• [Exercise requirements]:
- a) In the PCA failover passage, which port does failover use when no port number is given?
- b) Summarize the PCA failover passage in two sentences.
- c) Resume the PCA failover passage after its last sentence and write the next part of it.

— start of Source passage —

The PCA can be configured to failover from a master CX Passive Capture Application to a slave machine. In the event of network outage, system failover, or other interruption on the master machine, the slave machine becomes the active machine and begins capturing traffic.
If you configured failover and are experiencing difficulties, you may find troubleshooting tips and steps in this section to help you resolve the issue.
If you do not specify a port number when you configure a failover master or subordinate, then failover uses port 9866
.
PCA failover mode requires two PCAs, designated Master and Slave. On the Failover tab in the PCA Web Console, define the Master/Slave PCA IP/Port Addresses.
For proper identification of which is Master or Slave, the PCA examines the /etc/hosts
file to find its IP address based on its local hostname. It then matches that IP address to the failover Master/Slave IP entries for assignment.

— end of Source passage —
— start of Material —

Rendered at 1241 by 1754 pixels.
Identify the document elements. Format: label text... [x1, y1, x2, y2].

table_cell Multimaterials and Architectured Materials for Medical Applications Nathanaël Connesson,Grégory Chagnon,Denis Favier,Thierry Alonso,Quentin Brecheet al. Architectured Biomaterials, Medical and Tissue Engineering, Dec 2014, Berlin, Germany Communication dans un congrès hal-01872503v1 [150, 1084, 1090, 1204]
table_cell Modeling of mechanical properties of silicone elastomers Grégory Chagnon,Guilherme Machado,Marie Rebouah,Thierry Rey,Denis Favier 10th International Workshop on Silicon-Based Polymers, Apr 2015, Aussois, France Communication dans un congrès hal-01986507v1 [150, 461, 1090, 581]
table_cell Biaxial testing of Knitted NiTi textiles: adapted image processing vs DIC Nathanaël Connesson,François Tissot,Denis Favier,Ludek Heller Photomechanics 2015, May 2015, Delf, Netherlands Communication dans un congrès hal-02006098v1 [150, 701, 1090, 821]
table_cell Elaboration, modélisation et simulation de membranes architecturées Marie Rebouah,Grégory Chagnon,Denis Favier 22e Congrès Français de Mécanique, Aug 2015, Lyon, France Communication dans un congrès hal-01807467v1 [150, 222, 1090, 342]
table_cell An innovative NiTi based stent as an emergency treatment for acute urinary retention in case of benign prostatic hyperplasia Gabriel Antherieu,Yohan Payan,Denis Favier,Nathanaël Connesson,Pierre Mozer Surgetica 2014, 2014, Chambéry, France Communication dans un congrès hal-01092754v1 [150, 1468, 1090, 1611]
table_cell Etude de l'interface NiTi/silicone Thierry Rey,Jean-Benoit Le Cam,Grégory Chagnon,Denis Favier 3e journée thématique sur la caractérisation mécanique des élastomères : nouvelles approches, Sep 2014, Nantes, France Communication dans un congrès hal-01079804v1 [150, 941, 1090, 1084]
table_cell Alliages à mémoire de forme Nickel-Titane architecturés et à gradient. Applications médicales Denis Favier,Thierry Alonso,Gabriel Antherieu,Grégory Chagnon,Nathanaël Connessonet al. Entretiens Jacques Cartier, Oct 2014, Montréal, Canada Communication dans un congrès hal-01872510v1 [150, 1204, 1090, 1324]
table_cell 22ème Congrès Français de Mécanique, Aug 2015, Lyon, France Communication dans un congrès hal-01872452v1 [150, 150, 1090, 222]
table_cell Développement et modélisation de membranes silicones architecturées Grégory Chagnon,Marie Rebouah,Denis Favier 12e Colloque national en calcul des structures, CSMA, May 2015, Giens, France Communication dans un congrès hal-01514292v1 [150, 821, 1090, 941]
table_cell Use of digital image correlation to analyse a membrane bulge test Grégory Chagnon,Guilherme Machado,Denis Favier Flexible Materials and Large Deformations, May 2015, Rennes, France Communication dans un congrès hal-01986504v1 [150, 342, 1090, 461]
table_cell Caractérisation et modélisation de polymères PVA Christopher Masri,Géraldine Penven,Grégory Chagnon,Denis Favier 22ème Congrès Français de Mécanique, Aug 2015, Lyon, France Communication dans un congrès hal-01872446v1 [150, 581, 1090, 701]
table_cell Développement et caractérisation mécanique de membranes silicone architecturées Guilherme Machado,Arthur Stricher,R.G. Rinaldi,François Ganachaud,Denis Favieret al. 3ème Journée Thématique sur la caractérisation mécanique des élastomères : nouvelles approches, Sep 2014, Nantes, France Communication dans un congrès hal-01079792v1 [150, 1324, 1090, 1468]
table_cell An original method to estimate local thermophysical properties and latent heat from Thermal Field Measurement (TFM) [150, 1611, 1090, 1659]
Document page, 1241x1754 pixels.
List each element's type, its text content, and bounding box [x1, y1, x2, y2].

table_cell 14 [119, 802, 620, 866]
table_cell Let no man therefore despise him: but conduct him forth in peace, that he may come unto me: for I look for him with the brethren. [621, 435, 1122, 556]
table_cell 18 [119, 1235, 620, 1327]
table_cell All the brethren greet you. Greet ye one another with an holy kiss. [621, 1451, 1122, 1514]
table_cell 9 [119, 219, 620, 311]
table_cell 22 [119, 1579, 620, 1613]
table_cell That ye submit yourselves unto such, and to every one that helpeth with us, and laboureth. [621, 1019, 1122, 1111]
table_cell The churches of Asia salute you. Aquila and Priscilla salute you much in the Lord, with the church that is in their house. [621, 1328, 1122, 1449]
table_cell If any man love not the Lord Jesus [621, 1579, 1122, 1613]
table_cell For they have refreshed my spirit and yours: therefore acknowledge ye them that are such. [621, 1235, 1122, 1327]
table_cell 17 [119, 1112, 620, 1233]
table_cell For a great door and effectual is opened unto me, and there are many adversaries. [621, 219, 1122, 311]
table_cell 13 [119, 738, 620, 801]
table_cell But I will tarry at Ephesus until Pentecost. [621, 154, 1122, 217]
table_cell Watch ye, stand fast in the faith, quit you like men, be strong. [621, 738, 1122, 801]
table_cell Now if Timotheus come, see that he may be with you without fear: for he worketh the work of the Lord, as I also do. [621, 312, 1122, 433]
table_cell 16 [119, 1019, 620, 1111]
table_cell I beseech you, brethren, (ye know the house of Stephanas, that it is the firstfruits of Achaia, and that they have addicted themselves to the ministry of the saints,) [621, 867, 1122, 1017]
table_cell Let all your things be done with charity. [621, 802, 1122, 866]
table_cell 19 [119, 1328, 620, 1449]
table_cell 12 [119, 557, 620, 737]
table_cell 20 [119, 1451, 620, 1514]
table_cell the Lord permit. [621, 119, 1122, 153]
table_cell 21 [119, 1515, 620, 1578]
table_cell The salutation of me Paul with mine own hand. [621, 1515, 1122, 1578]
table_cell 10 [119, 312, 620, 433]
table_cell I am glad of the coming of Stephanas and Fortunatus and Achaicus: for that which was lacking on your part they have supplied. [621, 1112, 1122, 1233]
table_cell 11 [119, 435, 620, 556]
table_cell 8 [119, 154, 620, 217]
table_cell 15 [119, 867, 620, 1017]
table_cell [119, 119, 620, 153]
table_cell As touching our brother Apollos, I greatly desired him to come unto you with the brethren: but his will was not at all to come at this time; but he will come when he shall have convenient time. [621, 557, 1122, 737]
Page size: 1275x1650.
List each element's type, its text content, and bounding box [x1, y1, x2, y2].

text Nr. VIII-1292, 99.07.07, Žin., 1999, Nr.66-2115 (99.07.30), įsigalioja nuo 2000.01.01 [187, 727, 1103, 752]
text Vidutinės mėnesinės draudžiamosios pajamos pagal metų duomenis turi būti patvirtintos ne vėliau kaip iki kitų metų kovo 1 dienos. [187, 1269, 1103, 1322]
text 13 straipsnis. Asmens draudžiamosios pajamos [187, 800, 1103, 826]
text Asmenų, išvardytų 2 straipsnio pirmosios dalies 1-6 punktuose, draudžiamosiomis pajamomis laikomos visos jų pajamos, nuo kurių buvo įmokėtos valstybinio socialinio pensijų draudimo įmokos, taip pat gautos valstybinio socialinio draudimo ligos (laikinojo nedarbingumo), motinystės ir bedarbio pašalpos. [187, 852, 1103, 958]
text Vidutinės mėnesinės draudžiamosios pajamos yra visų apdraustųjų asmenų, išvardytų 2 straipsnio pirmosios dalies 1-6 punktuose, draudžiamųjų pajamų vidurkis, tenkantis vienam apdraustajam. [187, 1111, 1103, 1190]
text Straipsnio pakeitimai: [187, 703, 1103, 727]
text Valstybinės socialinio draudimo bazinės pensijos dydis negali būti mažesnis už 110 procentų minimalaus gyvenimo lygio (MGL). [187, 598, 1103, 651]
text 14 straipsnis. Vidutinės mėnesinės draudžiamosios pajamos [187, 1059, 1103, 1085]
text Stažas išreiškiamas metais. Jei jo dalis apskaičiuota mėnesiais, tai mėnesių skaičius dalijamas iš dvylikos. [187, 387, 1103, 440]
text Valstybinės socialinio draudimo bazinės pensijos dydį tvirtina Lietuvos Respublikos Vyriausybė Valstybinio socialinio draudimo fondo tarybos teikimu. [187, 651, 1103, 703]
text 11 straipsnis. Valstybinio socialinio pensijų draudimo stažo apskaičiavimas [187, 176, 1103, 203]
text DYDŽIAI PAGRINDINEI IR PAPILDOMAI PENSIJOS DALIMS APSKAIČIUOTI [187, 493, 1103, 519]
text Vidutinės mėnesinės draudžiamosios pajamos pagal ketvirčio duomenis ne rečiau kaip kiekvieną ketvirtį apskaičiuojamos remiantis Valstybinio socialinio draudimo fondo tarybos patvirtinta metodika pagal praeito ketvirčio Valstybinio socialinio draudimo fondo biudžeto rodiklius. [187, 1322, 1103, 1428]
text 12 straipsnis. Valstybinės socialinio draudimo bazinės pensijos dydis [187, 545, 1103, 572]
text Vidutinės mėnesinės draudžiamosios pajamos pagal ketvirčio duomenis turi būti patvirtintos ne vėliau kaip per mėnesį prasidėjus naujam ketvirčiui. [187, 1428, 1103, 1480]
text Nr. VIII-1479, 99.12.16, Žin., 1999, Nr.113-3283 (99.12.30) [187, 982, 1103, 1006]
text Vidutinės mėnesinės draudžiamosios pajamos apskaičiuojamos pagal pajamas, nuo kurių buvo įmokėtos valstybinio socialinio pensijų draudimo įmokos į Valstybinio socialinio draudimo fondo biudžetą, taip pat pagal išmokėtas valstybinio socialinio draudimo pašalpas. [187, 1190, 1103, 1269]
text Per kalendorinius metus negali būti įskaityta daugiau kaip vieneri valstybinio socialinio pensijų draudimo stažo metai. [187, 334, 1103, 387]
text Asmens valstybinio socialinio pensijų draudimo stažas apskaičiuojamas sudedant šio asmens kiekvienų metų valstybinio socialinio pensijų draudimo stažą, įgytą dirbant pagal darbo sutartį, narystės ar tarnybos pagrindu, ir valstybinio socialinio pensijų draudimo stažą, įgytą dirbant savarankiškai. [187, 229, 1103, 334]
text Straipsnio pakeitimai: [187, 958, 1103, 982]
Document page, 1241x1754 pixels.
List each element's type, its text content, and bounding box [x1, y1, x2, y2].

— end of Material —

• [Exercise results]:
- a) Port 9866.

- b) The PCA can be set to fail over from a master machine to a slave machine, which becomes active and starts capturing traffic if the master is interrupted, and this mode requires two PCAs whose Master/Slave IP/Port addresses are defined on the Failover tab in the PCA Web Console. To tell which PCA is which, each PCA looks up its IP address from its local hostname in the /etc/hosts file and matches it to the failover Master/Slave IP entries, with port 9866 used if no port is specified.

- c)
By running the Linux™ command hostname
, the host name that is listed must be in the /etc/hosts
file with its corresponding IP address. For example, executing hostname
returns the pca01machine, then an entry similar to the following should appear in the hosts
file.
10.10.100.1 pca01machine
If no match is found in the hosts file, then Failover mode fails to start. An error message appears in the capture.log
file:
Both MasterAddress and SlaveAddress must be specified in configuration file.
Determining the failover state
The PCA publishes statistics for the master and slave failover servers in various states. You can review the statistics to examine the failover states and determine the cause of failover issues.
Master PCA stats
You can review the statistics that are published by the PCA for the master failover server in various failover states. These statistics are published in the failover section of the Statistics tab.
When the Node state
statistic is set to active
, the server is delivering hits to other Tealeaf servers.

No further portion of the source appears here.